TASK DIRECTIONS = I'd like an exact copy of every line from the start of the entries below through the line containing "619 703 6.66", please.

DATASET EXCERPTS =
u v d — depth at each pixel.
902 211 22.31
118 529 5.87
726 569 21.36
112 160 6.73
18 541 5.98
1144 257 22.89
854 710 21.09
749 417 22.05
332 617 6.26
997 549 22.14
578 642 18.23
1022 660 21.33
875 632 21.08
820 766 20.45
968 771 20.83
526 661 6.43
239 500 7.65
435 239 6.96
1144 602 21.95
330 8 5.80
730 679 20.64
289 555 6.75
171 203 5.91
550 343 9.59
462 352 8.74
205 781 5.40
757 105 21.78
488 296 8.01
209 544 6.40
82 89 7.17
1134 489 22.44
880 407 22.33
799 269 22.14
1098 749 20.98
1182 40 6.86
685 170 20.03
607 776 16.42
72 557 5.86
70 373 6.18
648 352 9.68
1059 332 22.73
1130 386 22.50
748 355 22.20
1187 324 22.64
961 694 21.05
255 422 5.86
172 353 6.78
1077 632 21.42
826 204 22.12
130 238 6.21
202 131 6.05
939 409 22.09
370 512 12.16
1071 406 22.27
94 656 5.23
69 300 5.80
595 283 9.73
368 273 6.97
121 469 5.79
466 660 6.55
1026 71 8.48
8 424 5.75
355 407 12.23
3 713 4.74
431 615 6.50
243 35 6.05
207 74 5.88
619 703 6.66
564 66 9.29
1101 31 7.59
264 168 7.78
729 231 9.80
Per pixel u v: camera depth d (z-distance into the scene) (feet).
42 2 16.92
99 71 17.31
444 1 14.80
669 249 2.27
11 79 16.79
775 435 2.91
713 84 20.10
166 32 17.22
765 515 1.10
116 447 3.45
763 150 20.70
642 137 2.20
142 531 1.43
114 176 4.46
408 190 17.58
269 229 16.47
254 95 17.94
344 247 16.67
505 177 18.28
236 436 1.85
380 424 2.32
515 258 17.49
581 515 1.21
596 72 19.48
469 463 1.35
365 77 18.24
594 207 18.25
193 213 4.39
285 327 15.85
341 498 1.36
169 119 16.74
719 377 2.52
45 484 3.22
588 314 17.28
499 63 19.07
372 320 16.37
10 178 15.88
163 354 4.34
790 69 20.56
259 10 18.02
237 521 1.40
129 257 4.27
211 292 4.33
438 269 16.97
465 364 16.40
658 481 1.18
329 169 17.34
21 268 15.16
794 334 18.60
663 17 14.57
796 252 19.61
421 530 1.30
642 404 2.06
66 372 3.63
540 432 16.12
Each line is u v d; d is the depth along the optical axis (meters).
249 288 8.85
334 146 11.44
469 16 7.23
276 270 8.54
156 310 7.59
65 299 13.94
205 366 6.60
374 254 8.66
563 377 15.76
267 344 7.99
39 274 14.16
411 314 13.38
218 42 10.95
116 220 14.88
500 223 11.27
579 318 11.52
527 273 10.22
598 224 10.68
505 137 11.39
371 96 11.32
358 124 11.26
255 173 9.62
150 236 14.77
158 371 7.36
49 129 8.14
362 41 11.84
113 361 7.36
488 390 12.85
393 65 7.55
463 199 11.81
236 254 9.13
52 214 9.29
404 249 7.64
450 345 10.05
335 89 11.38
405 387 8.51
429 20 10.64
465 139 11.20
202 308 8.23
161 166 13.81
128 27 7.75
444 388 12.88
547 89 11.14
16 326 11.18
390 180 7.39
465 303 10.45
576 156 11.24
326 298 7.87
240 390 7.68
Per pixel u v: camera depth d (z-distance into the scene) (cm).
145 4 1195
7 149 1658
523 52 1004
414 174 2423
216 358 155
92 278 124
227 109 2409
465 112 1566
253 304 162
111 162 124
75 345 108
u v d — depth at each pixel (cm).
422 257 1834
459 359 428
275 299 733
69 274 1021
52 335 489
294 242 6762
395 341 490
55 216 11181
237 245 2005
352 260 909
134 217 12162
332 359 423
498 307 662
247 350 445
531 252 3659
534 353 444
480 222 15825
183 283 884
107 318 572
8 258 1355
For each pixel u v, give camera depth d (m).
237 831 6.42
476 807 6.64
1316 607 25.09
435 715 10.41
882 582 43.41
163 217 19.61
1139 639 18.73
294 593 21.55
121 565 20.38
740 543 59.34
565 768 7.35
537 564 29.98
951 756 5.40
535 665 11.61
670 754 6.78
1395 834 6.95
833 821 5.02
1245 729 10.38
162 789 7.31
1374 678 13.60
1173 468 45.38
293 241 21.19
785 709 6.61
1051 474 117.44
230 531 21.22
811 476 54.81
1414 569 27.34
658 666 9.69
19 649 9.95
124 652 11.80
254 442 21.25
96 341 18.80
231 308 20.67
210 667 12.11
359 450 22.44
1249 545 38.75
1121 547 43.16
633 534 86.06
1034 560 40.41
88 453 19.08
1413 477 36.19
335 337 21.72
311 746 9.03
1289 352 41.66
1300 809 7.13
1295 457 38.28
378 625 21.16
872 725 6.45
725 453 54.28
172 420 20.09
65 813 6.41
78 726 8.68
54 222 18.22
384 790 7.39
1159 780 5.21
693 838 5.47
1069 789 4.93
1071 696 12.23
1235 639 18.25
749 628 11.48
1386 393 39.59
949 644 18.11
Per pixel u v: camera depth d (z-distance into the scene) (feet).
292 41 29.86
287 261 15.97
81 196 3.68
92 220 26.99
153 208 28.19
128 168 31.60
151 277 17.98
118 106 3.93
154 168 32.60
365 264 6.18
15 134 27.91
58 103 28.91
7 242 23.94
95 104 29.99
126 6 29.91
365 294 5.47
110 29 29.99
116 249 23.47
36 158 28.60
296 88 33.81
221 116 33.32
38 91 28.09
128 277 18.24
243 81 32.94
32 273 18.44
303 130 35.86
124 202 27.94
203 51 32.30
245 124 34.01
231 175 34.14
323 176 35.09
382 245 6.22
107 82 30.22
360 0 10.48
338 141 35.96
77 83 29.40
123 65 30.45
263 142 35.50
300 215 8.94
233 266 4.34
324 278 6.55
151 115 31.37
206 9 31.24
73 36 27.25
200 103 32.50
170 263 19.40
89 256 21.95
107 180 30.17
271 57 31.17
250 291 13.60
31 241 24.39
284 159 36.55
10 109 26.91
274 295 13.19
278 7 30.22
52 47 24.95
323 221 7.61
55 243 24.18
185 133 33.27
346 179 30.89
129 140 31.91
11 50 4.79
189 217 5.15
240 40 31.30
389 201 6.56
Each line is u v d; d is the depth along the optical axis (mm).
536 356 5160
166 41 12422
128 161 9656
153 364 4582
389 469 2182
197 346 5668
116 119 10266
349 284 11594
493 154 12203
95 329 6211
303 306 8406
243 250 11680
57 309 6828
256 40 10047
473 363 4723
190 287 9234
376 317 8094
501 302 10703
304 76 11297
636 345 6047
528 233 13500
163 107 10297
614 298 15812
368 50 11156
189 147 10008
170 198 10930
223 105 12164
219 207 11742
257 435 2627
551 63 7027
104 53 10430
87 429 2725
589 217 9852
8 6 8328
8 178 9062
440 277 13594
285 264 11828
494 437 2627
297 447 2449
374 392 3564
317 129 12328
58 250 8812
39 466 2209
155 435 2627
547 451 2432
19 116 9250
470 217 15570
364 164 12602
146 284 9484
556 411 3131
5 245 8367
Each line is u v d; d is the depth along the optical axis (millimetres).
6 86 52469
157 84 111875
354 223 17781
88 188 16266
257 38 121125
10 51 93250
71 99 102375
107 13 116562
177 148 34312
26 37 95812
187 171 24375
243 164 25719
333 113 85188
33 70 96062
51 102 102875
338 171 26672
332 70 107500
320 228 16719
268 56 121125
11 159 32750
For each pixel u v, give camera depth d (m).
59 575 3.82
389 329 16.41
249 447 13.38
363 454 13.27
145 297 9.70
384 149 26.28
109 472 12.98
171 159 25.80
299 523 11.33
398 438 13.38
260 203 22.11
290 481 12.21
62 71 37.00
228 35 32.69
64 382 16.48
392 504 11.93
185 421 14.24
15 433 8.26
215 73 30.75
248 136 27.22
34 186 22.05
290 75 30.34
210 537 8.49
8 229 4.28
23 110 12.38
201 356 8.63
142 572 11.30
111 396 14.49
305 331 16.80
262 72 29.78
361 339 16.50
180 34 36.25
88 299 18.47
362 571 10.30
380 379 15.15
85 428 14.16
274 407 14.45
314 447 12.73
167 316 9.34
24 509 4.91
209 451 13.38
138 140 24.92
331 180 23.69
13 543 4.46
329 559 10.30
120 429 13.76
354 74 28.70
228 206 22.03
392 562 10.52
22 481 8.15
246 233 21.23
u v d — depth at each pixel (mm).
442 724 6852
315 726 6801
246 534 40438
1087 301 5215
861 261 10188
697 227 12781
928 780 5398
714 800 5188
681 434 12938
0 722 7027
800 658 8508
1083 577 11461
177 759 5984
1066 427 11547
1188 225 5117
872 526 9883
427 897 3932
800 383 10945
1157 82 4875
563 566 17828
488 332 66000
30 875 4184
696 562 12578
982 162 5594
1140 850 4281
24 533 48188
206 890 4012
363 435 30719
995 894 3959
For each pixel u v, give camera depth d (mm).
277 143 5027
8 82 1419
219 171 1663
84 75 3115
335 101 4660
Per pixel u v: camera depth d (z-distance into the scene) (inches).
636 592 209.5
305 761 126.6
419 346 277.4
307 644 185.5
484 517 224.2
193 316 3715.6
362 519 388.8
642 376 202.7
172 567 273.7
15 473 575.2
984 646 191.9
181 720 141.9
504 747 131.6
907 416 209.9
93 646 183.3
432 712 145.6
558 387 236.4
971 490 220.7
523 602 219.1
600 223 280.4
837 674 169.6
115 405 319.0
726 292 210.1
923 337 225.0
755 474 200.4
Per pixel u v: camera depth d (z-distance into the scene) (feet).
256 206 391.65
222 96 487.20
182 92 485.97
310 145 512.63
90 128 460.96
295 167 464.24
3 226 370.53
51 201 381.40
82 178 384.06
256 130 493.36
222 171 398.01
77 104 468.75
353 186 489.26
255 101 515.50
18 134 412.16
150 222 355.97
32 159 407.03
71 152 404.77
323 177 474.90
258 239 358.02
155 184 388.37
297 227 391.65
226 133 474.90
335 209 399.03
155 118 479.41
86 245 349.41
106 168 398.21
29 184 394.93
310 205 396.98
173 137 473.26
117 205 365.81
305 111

TASK ANSWER =
u v d — depth at each pixel.
902 211 22.31
118 529 5.87
726 569 21.36
112 160 6.73
18 541 5.98
1144 257 22.89
854 710 21.09
749 417 22.05
332 617 6.26
997 549 22.14
578 642 18.23
1022 660 21.33
875 632 21.08
820 766 20.45
968 771 20.83
526 661 6.43
239 500 7.65
435 239 6.96
1144 602 21.95
330 8 5.80
730 679 20.64
289 555 6.75
171 203 5.91
550 343 9.59
462 352 8.74
205 781 5.40
757 105 21.78
488 296 8.01
209 544 6.40
82 89 7.17
1134 489 22.44
880 407 22.33
799 269 22.14
1098 749 20.98
1182 40 6.86
685 170 20.03
607 776 16.42
72 557 5.86
70 373 6.18
648 352 9.68
1059 332 22.73
1130 386 22.50
748 355 22.20
1187 324 22.64
961 694 21.05
255 422 5.86
172 353 6.78
1077 632 21.42
826 204 22.12
130 238 6.21
202 131 6.05
939 409 22.09
370 512 12.16
1071 406 22.27
94 656 5.23
69 300 5.80
595 283 9.73
368 273 6.97
121 469 5.79
466 660 6.55
1026 71 8.48
8 424 5.75
355 407 12.23
3 713 4.74
431 615 6.50
243 35 6.05
207 74 5.88
619 703 6.66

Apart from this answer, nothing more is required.